▸ TASK GOAL
Convert the text of the entries, from the start through the line containing "ingresando a la" inclusive, into a Markdown table with the columns No. and Line, one numbered row per line and blank lines dropped. Leave the pictures out of the table.

▸ LISTED RECORDS
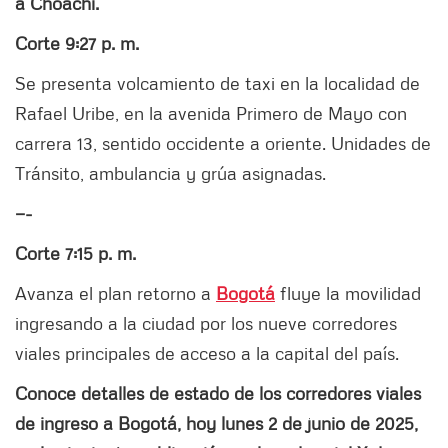
a Choachí.
Corte 9:27 p. m.
Se presenta volcamiento de taxi en la localidad de
Rafael Uribe, en la avenida Primero de Mayo con
carrera 13, sentido occidente a oriente. Unidades de
Tránsito, ambulancia y grúa asignadas.
—-
Corte 7:15 p. m.
Avanza el plan retorno a
Bogotá
fluye la movilidad
ingresando a la ciudad por los nueve corredores
viales principales de acceso a la capital del país.
Conoce detalles de estado de los corredores viales
de ingreso a Bogotá, hoy lunes 2 de junio de 2025,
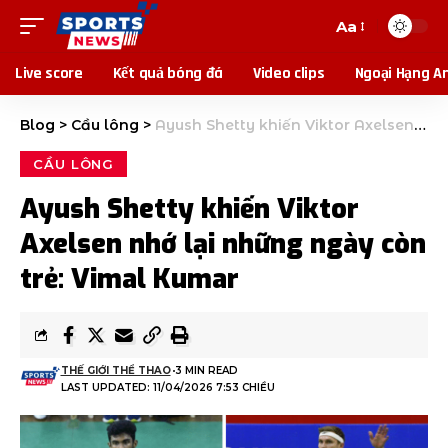
Aa
Live score
Kết quả bóng đá
Video clips
Ngoại Hạng A
Blog
>
Cầu lông
>
Ayush Shetty khiến Viktor Axelsen nhớ lại những ngày còn trẻ: Vimal Kumar
CẦU LÔNG
Ayush Shetty khiến Viktor
Axelsen nhớ lại những ngày còn
trẻ: Vimal Kumar
THẾ GIỚI THỂ THAO
3 MIN READ
LAST UPDATED: 11/04/2026 7:53 CHIỀU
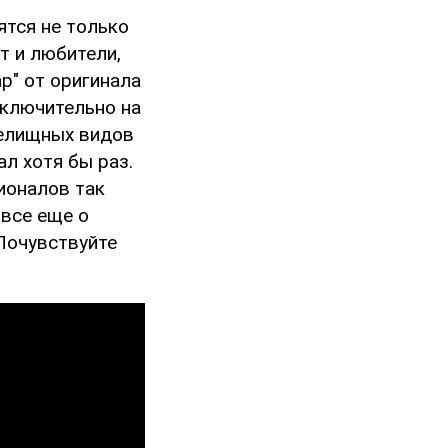
ятся не только
т и любители,
р" от оригинала
сключительно на
релищных видов
л хотя бы раз.
ионалов так
 все еще о
Почувствуйте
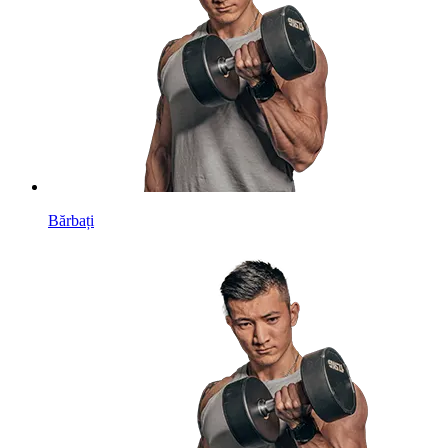
Bărbați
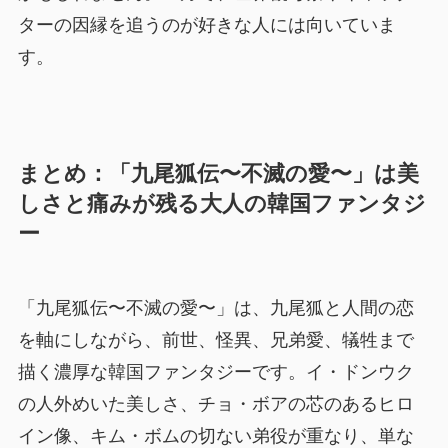
ターの因縁を追うのが好きな人には向いていま
す。
まとめ：「九尾狐伝〜不滅の愛〜」は美
しさと痛みが残る大人の韓国ファンタジ
ー
「九尾狐伝〜不滅の愛〜」は、九尾狐と人間の恋
を軸にしながら、前世、怪異、兄弟愛、犠牲まで
描く濃厚な韓国ファンタジーです。イ・ドンウク
の人外めいた美しさ、チョ・ボアの芯のあるヒロ
イン像、キム・ボムの切ない弟役が重なり、単な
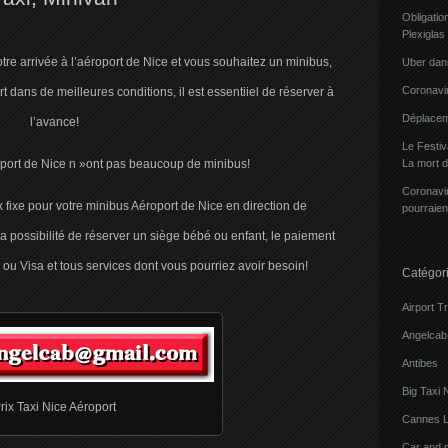
Obligatio
Plexiglas
e arrivée à l’aéroport de Nice et vous souhaitez un minibus,
Uber dans
Coronavir
rt dans de meilleures conditions, il est essentiiel de réserver à
Déplacem
l’avance!
Le Festi
roport de Nice n »ont pas beaucoup de minibus!
La mort 
Coronavir
fixe pour votre minibus Aéroport de Nice en direction de
pourraien
 possibilité de réserver un siège bébé ou enfant, le paiement
 ou Visa et tous services dont vous pourriez avoir besoin!
Catégor
Airport T
Angelcab 
Antibes
Big Taxi 
rix Taxi Nice Aéroport
Cannes L
Car and 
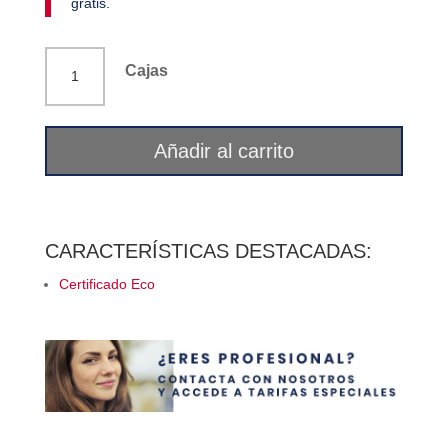
gratis.
Matcha
Cajas
Eco
Téo
cantidad
Añadir al carrito
CARACTERÍSTICAS DESTACADAS:
Certificado Eco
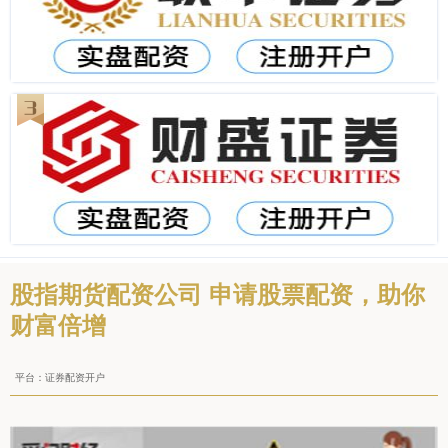
股指期货配资公司 申请股票配资，助你
财富倍增
平台：证券配资开户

▸ ANSWER SECTION
| No. | Line |
|---|---|
| 1 | a Choachí. |
| 2 | Corte 9:27 p. m. |
| 3 | Se presenta volcamiento de taxi en la localidad de |
| 4 | Rafael Uribe, en la avenida Primero de Mayo con |
| 5 | carrera 13, sentido occidente a oriente. Unidades de |
| 6 | Tránsito, ambulancia y grúa asignadas. |
| 7 | —- |
| 8 | Corte 7:15 p. m. |
| 9 | Avanza el plan retorno a |
| 10 | Bogotá |
| 11 | fluye la movilidad |
| 12 | ingresando a la ciudad por los nueve corredores |